I admit I’ve come rather late into the game. I have only just now been introduced to Harry Potter.

Yes, it’s true: Harry Potter has been part of our household for six years, and I have managed to avoid him. My husband read the first two books out loud to our son, then declared it of no further interest. Our son became obsessed, reading Harry Potter — or as he was often called in our house, Harvey Pooter — over and over. The library’s copies took turns living at our house, squirreled away in his bookshelves or under his bed till I sought them out, attempting to avoid yet more late fees.

Finally we bought our son a set, and promptly had to “disappear” them when he became way too obsessed. Since then, we’ve had to disappear them twice.

A boy needs some time to be Potterless, we believe.

But recently, we finished an audiobook in our car and had nothing new to start. Audiobooks are what keep my children from tearing each other apart in the car. It was a deeply scary moment, in which I pondered our being scarred for life after the duel that would ensue.

Then my son suggested, “I’ve got the first Harry Potter on my iPod.”

The sun came out and he plugged in. My daughter and I got introduced to Harry.

So far, we have finished books 1 and 2 and are on the third. So far, I haven’t really prodded my kids for much.

I will, though. This is a homeschooling moment too fertile to give up. Just why is every boy — and many girls — under 15 obsessed with these books? I am already planning how I might start working it into curriculum.

…Which leads me to imagine my children — perhaps all homeschooled children — as adults…

My adult child slinks furtively into an alley, his hands in his pockets. He sees a shadowy figure in a doorway.

“Do you got the stuff?” he asks the figure. He may be a homeschooled dork who hasn’t been allowed to watch TV, but he knows the lingo.

“I got it,” a gruff voice answers from the shadows.

“Is it…” — my son pauses with pregnant longing — “Do you guarantee that it’s not educational?”

“This is good stuff,” the gruff voice answers haughtily. “Not educational. What do you think I’m selling — Sesame Street?”

A hand exits the darkness holding the goods.

A book.

A book with absolutely no educational content. My son drools. His other friends who were homeschooled will be so jealous at this…

OK, back to our regularly scheduled blog.

Here’s my question: Why doesn’t Harry ever confide in adults?

Dataset items:
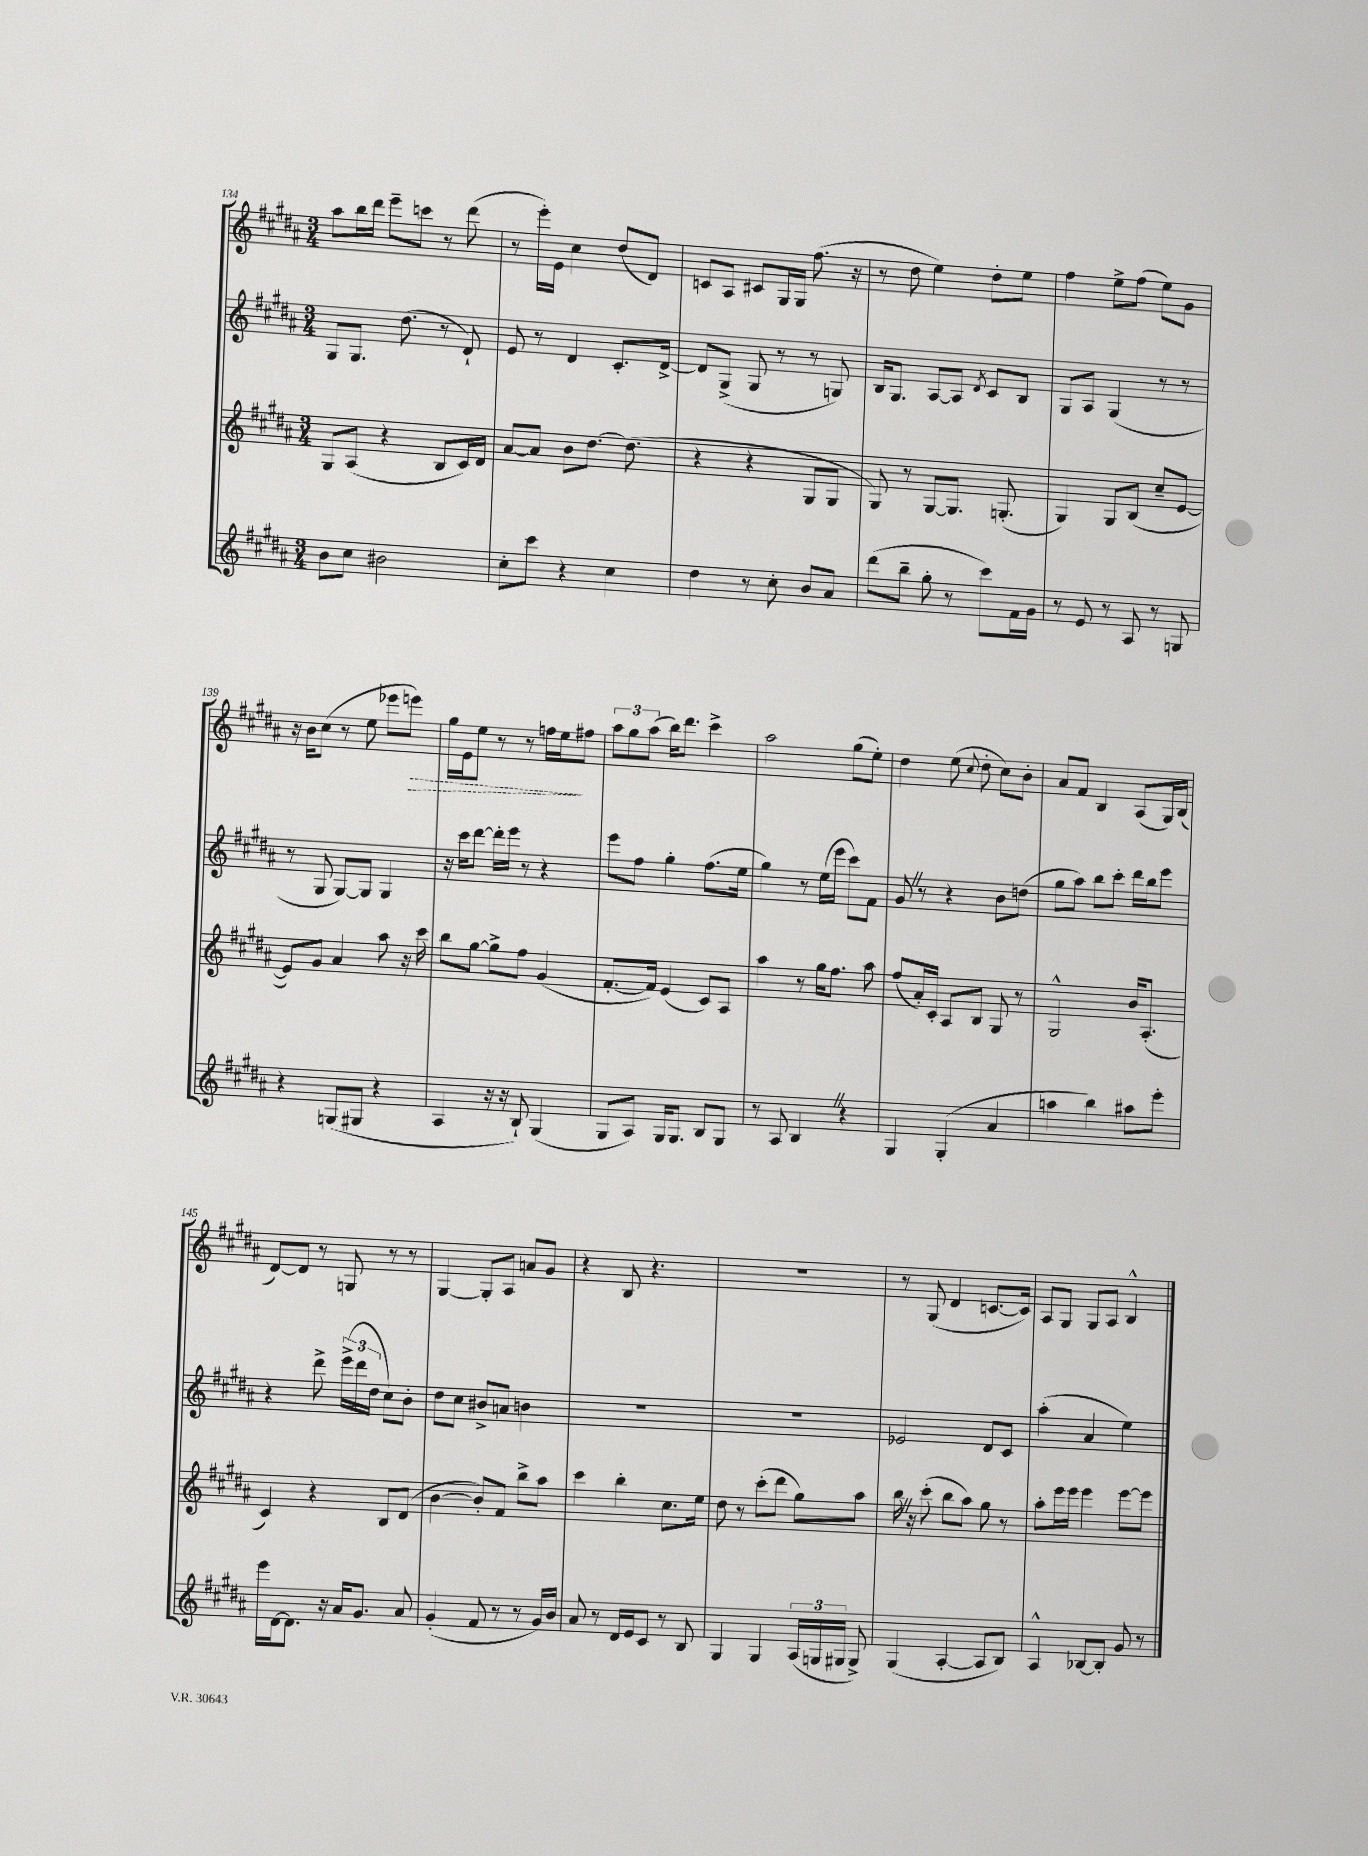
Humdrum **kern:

**kern	**kern	**kern	**kern
*staff4	*staff3	*staff2	*staff1
*clefG2	*clefG2	*clefG2	*clefG2
*k[f#c#g#d#a#]	*k[f#c#g#d#a#]	*k[f#c#g#d#a#]	*k[f#c#g#d#a#]
*M3/4	*M3/4	*M3/4	*M3/4
8b	8G#	8G#	8aa#
8cc#	(8A#	8.G#	16bb
.	.	.	16ddd#
2b#	4r	.	8eee~
.	.	(8.dd#	.
.	.	.	8ccc
.	8B	8r	8r
.	16c#)	8d#`)	(8ddd#
.	16d#	.	.
=	=	=	=
8cc#'	[8a#	8e	8r
8ccc#	8a#]	8r	16eee')
.	.	.	16e
4r	8b	4d#	4cc#
.	[8.dd#	.	.
4cc#	.	8.c#'	(8dd#
.	(8.dd#]	.	.
.	.	.	8d#)
.	.	[16d#^	.
=	=	=	=
4dd#	4r	8d#]	8c
.	.	(8G#^	8A#
8r	4r	8G#	8c#
8cc#'	.	8r	16G#
.	.	.	16G#
8b	8G#	8r	(8.ff#
8a#	8G#	8G)	.
.	.	.	16r
=	=	=	=
(8ddd#	8G#)	16B	8r
.	.	8.G#	.
8bb~	8r	.	8dd#
8gg#'	[8G#	[8A#	4ee)
8r	8.G#]	8A#]	.
.	.	8qd#	.
8ccc#)	.	8c#	8dd#'
.	(8.G'	.	.
16f#	.	8B	8ee
16g#	.	.	.
=	=	=	=
8r	4G#)	8G#	4ff#
8e	.	8A#	.
8r	8G#	(4G#	8ee^
8A#	(8B	.	(8ff#
8r	8cc#~	8r	8ee)
8G	[8e	8r	8g#
=	=	=	=
4r	8e])	8r	16r
.	.	.	16b
.	8g#	8G#	(8cc#
(8G	4a#	[8G#)	8r
8G#	.	8G#]	8ee
4r	8aa#	4G#	8eee-
.	16r	.	8eee)
.	16ccc#	.	.
=	=	=	=
4A#	8bb	16r	16gg#
.	.	16ccc#	16e
.	[8gg#	[8ddd#	8ee
16r	8gg#^]	16ddd#']	8r
16r	.	16eee	.
8B`)	8ff#	8r	8r
(4G#	(4g#	4r	16ff
.	.	.	16ee
.	.	.	8ff#
=	=	=	=
8G#	[8.f#'	8eee	12aa#
.	.	.	12gg#
8A#)	.	8ff#	.
.	.	.	(12aa#
.	16f#])	.	.
16G#	(4e	4gg#'	16bb)
8.G#	.	.	8.ddd#
8B	8c#)	(8.ff#	4ccc#^
8G#	8A#	.	.
.	.	16ee	.
=	=	=	=
8r	4aa#	4gg#)	2aa#
8A#	.	.	.
4B	8r	8r	.
.	16gg#	(16ee	.
.	8.ff#	16eee	.
4r	.	8ccc#)	(8gg#
.	8aa#	8f#	8ee')
=	=	=	=
4G#	(8ff#	8g#	4dd#
.	16a#')	8r	.
.	16c#'	.	.
(4G#'	8A#	4r	(8ee
.	.	.	8qqcc#
.	8B	.	8dd#'
4a#	8G#	8b	8cc#)
.	8r	(8dd	8b'
=	=	=	=
4aa	2G#^^	8gg#	8a#
.	.	8aa#)	8f#
4bb)	.	8bb	4B
.	.	8ccc#'	.
8aa#	16b	16ddd#	(8A#
.	(8.A#'	16bb	.
8eee'	.	8eee	16G#)
.	.	.	(16B
=	=	=	=
16eee	4c#)	4r	[8d#)
[16d#	.	.	.
8.d#]	.	.	8d#]
.	4r	8ddd#^	8r
16r	.	.	.
16a#	.	(24eee^	8G
.	.	24ddd#	.
8.g#	.	.	.
.	.	24dd#	.
.	8B	8cc#)	8r
8a#	(8d#	8b'	8r
=	=	=	=
(4g#'	[4b	8dd#	[4G#
.	.	8cc#	.
8f#	8b'])	8b#^	8G#']
8r	8f#	8a	8A#
8r	8bb^	4b	8a
16g#)	8aa#	.	8g#
16b	.	.	.
=	=	=	=
8a#	4ccc#	2.r	4r
8r	.	.	.
16d#	4bb'	.	8B
16e	.	.	.
8c#	.	.	4.r
8r	8.cc#	.	.
8B	.	.	.
.	16ee	.	.
=	=	=	=
4G#	8dd#	2.r	2.r
.	8r	.	.
4G#	(8ccc#'	.	.
.	8ddd#	.	.
(24A#	8gg#)	.	.
24G	.	.	.
24G#	.	.	.
8G#^)	8aa#	.	.
=	=	=	=
(4G#	16bb	2e-	8r
.	16r	.	.
.	(8ccc#'	.	(8G#
[4A#'	8bb	.	4d#
.	8aa#)	.	.
8A#]	8gg#	8d#	[8.c
8B)	8r	8c#	.
.	.	.	16c])
=	=	=	=
4A#^^	8aa#'	(4aa#'	8A#
.	16eee	.	8G#
.	16eee	.	.
[8B-	4eee	4a#	8G#
8B-']	.	.	8A#
8g#	[8eee	4ee)	4B^^
8r	8eee]	.	.
==	==	==	==
*-	*-	*-	*-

◆ **Required task**
Rewrite the Harry Potter blog post from "A book with" through "confide in adults?", changing "blog" to "program".

◆ **Exercise response**
A book with absolutely no educational content. My son drools. His other friends who were homeschooled will be so jealous at this…

OK, back to our regularly scheduled program.

Here’s my question: Why doesn’t Harry ever confide in adults?